December 13th

In Sweden December 13th is equivalent to Santa Lucia. The candles, the songs, the buns, the ginger bread. We celebrated that yesterday also here in Warsaw at a huge reception. Fantastic experience, not least thanks to the Swedish studying students from two Universities in Warsaw.

At the same time December 13th for Poland is the day when the introduction of martial law 1981 is remembered. It is thus a day closely related to the struggle for freedom and democracy – finally achieved 23 years ago. I touched upon that in my speech yesterday:

Welcome to the traditional Swedish Santa Lucia celebration. My short speech will be held partly in Polish, partly in English, and will touch upon a couple of issues related to this day.

The Santa Lucia tradition has a complicated history and combines elements from different countries and cultures. Santa Lucia has its origin in Italy but over the centuries it was adapted to Swedish circumstances.

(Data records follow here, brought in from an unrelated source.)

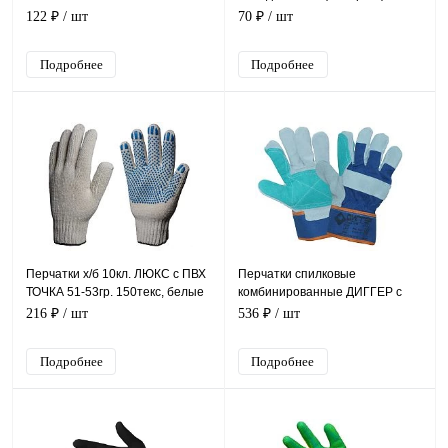
122 ₽
/ шт
70 ₽
/ шт
Подробнее
Подробнее
Перчатки х/б 10кл. ЛЮКС с ПВХ
Перчатки спилковые
ТОЧКА 51-53гр. 150текс, белые
комбинированные ДИГГЕР с
(10пар)
усилением, ПЕР613
216 ₽
/ шт
536 ₽
/ шт
Подробнее
Подробнее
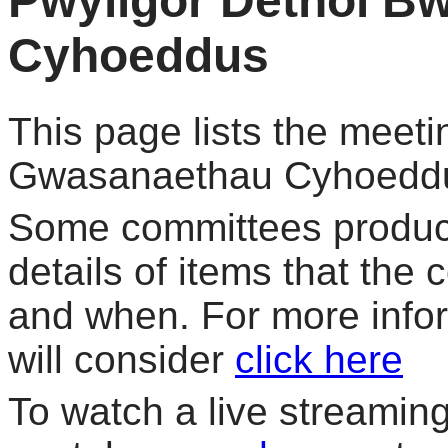
Pwyllgor Dethol B
Cyhoeddus
This page lists the meet
Gwasanaethau Cyhoedd
Some committees produce
details of items that the
and when. For more info
will consider
click here
To watch a live streaming 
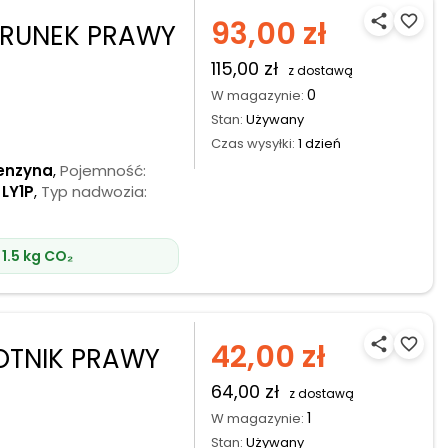
share
favorite_border
93,00 zł
ERUNEK PRAWY
115,00 zł
z dostawą
0
W magazynie:
Stan:
Używany
Czas wysyłki:
1 dzień
enzyna
,
Pojemność:
LY1P
,
Typ nadwozia:
1.5 kg CO₂
share
favorite_border
42,00 zł
OTNIK PRAWY
64,00 zł
z dostawą
1
W magazynie:
Stan:
Używany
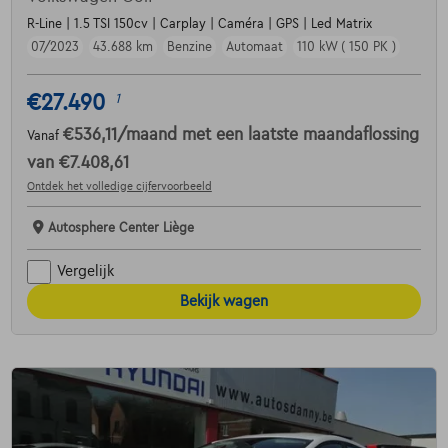
R-Line | 1.5 TSI 150cv | Carplay | Caméra | GPS | Led Matrix
07/2023
43.688 km
Benzine
Automaat
110 kW ( 150 PK )
€27.490
1
€536,11
/maand
met een laatste maandaflossing
Vanaf
van
€7.408,61
Ontdek het volledige cijfervoorbeeld
Autosphere Center Liège
Vergelijk
Bekijk wagen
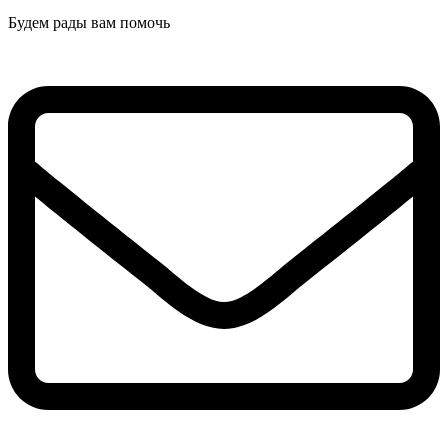
Будем рады вам помочь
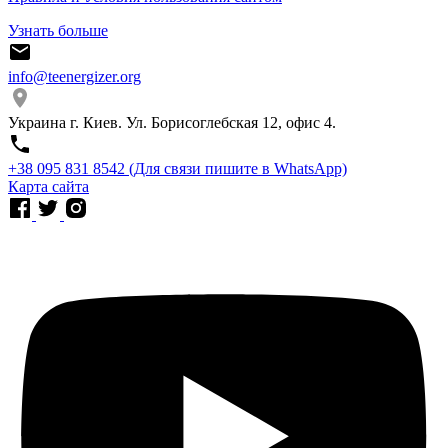
Узнать больше
info@teenergizer.org
Украина г. Киев. Ул. Борисоглебская 12, офис 4.
⁨+38 095 831 8542⁩ (Для связи пишите в WhatsApp)
Карта сайта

What does this tradition mean today? First and foremost it is a celebration that spreads  light  among all of us in dark winter times. It is also a foretaste of Christmas.

The Lucia tradition reminds us of the influence of different cultures in our societies and how important that influence actually is. Additionally it is a celebration that reminds us about the rights of children and young people, those who form the Lucia procession. Today we give them a voice. That should be the case throughout the year – and not only this year, the year of Janusz Korszak, but always.

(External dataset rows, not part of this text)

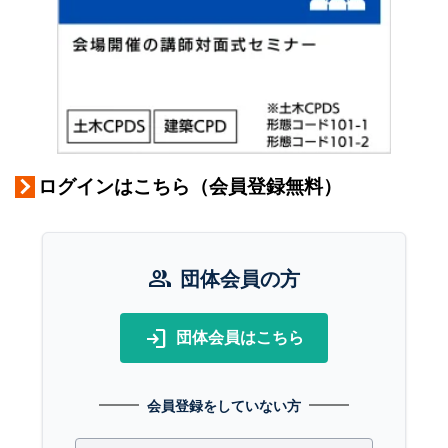
ログインはこちら（会員登録無料）
group
団体会員の方
login
団体会員はこちら
会員登録をしていない方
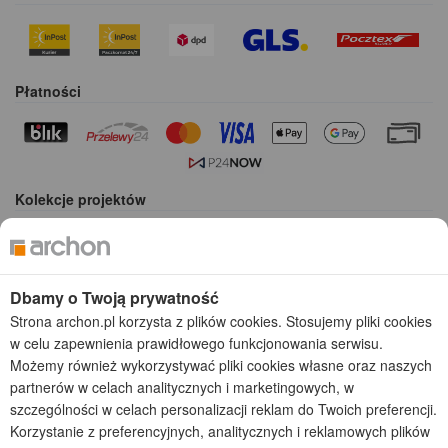
Płatności
Kolekcje projektów
Gotowe projekty domów
Projekty domów tanich w budowie
Projekty domów szeregowych
Dbamy o Twoją prywatność
Projekty małych domów (do 150 m2)
Strona archon.pl korzysta z plików cookies. Stosujemy pliki cookies
Projekty domów wielorodzinnych
w celu zapewnienia prawidłowego funkcjonowania serwisu.
Projekty domów bliźniaczych
Możemy również wykorzystywać pliki cookies własne oraz naszych
Projekty domów nowoczesnych
partnerów w celach analitycznych i marketingowych, w
Projekty domów parterowych
szczególności w celach personalizacji reklam do Twoich preferencji.
Korzystanie z preferencyjnych, analitycznych i reklamowych plików
2026 © ARCHON+ Biuro Projektów - Tradycyjne i nowoczesne gotowe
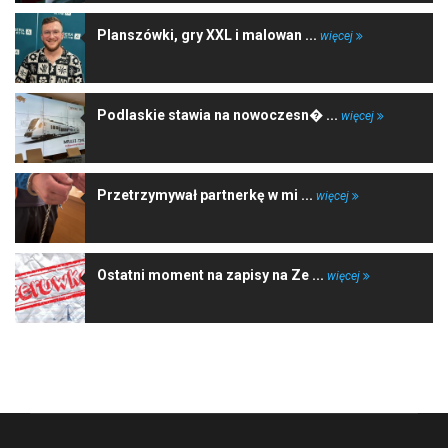
Planszówki, gry XXL i malowan ...
więcej
Podlaskie stawia na nowoczesn� ...
więcej
Przetrzymywał partnerkę w mi ...
więcej
Ostatni moment na zapisy na Ze ...
więcej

This tradition is an excellent opportunity to remind ourselves about the importance of strong and brave women in the history of our societies. Santa Lucia definitely was that kind of woman.

I am very happy that in Poland the interest for Swedish experiences in the area of equality between men and women is growing, and the embassy has seen a particular increase in the interest for experiences in how to combine paid work and family life, including child care.

I am convinced that the key to success in this area is a higher engagement of men, especially in the care for children, also through the use of paternal leave.

We all gain from that. Children, parents – and the economy as well. A higher participation of men in family life would increase the participation of women in the labour market. The Swedish Embassy will continue to work with that theme in the coming year.

I would also like to invite you all to the exhibition here that describes the deeds by the Swedish diplomat Raoul Wallenberg who saved tens of thousands of Jews in Budapest during the end of the second world war.

This year 2012, 100 years have passed since he was born. Wallenberg was fighting the terrible crimes of one totalitarian system and eventually became a victim of the other – disappearing in Soviet captivity early 1945. Through his self-sacrifice and  courage he showed a whole world that the acts of every single individual matter, that one person can make a difference.

Keeping the memory of people like Raoul Wallenberg alive is a way of preventing and resisting new cases of genocide and other crimes against humanity. It is also a way of constantly reminding ourselves of our duty to protect human rights – and to protect all those brave individuals who protect human rights.

This is worth remembering not least at this time of the year. Three days ago the International Human Rights Day was celebrated. And not least today, 31 years after the declaration of martial law in Poland 1981. Luckily we can now meet under totally different circumstances – that would have been regarded as an unimaginable dream in the 80’s, today being the every-day life of a modern, stable, successful European democracy.

It is truly a lesson for dictators all over the world. They should not, cannot, will not last forever. And Poland with its remarkable achievements during 23 years of freedom constitutes the living proof of that lesson.”

I am happy that we managed to get also another event in the calendar before Christmas: the Inauguration of our upgraded Honorary Consulate General in Gdańsk. Our Consul Tadeusz Iwanowski and his wife Magdalena Pramfelt had made an excellent job organising this at Grand Hotel in Sopot, a remarkable place in itself. Gdańsk, Sopot and Gdynia are clearly important cities for Sweden, that is evident not least from the fact that their twin cities – Kalmar, Karlshamn and Karlskrona – all were represented. We are close to each other and the cooperation continues. The Baltic Sea unites us for sure.